Secondly, equipment. Recent years have seen a decline in the investment in heavy salvage and wreck removal equipment on the part of the salvage industry. Portable salvage equipment may be flown or trucked to site relatively quickly but there have been cases of lengthy deployments which have delayed operations and driven up costs. Rather than individual salvors holding their own stocks of equipment, is there a case for pooled resources that individual contractors could draw on in case of need? This is the model used by one emergency response contractor operating within a larger company – why could it not be made to work across the broader salvage industry?
Lastly, we have IMO 2020 – the tightening of sulphur fuel regulations due to come into force in less than a year now, on 1 January 2020. Some shipowners have chosen to fit exhaust gas scrubbers and continue to burn regular heavy fuel oil; others to switch to low sulphur fuel. There are concerns about whether different parcels of low sulphur fuel will be compatible, whether they might separate over time and whether the formation of sludge could block filters. Also, could fuels with a much higher presence of catalytic fines damage engines? From a casualty perspective, will we see an increase in engine breakdown cases involving ships burning low sulphur fuel? Could there be a consequent increase in collisions and wreck removals? What if one of these incidents occurred at a bottleneck like the Suez or Panama canal?
Conclusion
Returning to the opening theme of providing a ‘look ahead’ to emerging trends and significant issues in the world of salvage and wreck removal, from an insurer’s perspective, I think that despite improvements in safety we are likely to see wreck removal costs continuing to increase. The influence and involvement of the authorities will continue to be an important factor, driven by environmental concerns and greater visibility through modern news media. Advances in technology will provide solutions where perhaps none existed before and this, too, is likely to increase costs.

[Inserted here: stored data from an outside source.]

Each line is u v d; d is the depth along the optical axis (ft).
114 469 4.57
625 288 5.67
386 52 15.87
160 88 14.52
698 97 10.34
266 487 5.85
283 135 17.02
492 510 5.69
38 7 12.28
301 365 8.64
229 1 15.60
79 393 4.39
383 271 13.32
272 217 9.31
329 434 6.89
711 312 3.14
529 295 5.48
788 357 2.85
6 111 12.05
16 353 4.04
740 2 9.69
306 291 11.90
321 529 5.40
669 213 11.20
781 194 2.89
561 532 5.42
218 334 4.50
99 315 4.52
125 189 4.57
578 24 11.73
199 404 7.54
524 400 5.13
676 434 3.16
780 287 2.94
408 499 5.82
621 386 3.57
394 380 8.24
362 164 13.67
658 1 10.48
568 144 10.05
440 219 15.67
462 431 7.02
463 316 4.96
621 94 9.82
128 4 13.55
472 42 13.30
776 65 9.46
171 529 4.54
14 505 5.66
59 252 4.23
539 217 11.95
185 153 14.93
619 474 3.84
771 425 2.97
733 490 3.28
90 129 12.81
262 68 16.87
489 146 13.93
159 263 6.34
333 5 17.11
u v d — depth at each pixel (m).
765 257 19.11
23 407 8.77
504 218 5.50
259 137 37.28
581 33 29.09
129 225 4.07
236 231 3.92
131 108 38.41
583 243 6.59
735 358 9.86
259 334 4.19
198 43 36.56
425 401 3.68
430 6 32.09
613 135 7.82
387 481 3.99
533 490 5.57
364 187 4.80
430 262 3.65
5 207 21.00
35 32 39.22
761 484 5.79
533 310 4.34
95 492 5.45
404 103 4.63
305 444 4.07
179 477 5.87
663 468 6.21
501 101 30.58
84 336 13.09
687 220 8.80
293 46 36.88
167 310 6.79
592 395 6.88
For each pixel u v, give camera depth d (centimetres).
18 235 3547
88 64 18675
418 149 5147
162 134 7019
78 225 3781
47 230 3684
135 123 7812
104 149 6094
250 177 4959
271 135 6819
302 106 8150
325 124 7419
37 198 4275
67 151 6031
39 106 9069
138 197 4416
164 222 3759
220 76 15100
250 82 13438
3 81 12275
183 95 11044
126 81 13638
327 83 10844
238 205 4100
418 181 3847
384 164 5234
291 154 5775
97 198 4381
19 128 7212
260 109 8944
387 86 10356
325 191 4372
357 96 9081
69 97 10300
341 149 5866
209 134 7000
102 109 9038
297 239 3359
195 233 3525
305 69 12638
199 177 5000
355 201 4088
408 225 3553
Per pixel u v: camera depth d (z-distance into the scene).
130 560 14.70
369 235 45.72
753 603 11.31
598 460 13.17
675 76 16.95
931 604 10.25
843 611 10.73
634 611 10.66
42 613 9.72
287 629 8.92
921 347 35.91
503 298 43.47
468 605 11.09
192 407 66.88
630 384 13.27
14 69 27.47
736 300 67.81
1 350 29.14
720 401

However, as much as insurers seek to mitigate the rising costs of wreck removal it is equally important that as purchasers of salvage services the clubs exercise responsible procurement practices to ensure the ongoing viability of the salvage industry is not undermined. An appropriate response capability must be maintained, not least in the face of challenges posed by emerging risks including a casualty involving one the latest generation of very large container ships.
It is also important that the different branches of the industry work together in maintaining expertise and the retention of seasoned professionals, whilst at the same time attracting the next generation to join the industry and investing in their and our collective future through training and other support.
Lastly, it is vital the industry continues to work with coastal states through outreach initiatives, emergency response exercises and ongoing dialogue to build the relationships that will form the foundations of an effective response should a major incident occur. The International Group will continue to be active in all of these areas to support its shipowner members.